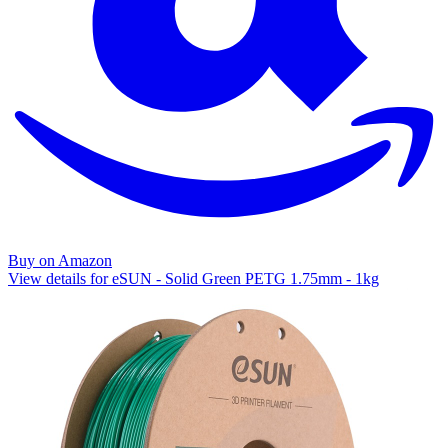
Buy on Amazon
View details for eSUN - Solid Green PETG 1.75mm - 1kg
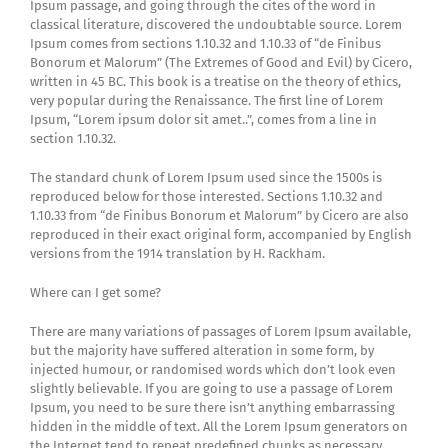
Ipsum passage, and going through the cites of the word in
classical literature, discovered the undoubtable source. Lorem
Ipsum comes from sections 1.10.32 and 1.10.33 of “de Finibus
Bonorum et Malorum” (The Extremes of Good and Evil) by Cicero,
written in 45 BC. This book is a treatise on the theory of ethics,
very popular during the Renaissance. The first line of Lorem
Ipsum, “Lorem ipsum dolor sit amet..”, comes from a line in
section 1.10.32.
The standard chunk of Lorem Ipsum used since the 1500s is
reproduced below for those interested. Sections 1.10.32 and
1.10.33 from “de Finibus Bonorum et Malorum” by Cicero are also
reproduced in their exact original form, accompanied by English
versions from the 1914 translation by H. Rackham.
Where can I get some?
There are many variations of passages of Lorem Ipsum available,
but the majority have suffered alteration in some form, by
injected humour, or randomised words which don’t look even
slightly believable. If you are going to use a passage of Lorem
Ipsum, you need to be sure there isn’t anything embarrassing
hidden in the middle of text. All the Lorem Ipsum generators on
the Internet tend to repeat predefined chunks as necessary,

---

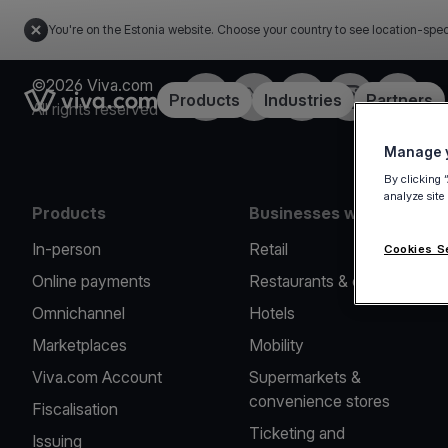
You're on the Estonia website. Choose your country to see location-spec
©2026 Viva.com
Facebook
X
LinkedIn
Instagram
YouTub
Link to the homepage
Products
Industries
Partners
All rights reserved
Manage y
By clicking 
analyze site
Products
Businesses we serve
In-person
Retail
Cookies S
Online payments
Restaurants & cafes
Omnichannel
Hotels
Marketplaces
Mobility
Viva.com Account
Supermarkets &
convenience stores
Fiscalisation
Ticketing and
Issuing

▸ Prompt
Nothing but the lines above from the one that has "View details for" down to the one that has "There are many" belongs in the answer, copied exactly, without pictures.

▸ Your solution
View details for eSUN - Solid Green PETG 1.75mm - 1kg
Ipsum passage, and going through the cites of the word in
classical literature, discovered the undoubtable source. Lorem
Ipsum comes from sections 1.10.32 and 1.10.33 of “de Finibus
Bonorum et Malorum” (The Extremes of Good and Evil) by Cicero,
written in 45 BC. This book is a treatise on the theory of ethics,
very popular during the Renaissance. The first line of Lorem
Ipsum, “Lorem ipsum dolor sit amet..”, comes from a line in
section 1.10.32.
The standard chunk of Lorem Ipsum used since the 1500s is
reproduced below for those interested. Sections 1.10.32 and
1.10.33 from “de Finibus Bonorum et Malorum” by Cicero are also
reproduced in their exact original form, accompanied by English
versions from the 1914 translation by H. Rackham.
Where can I get some?
There are many variations of passages of Lorem Ipsum available,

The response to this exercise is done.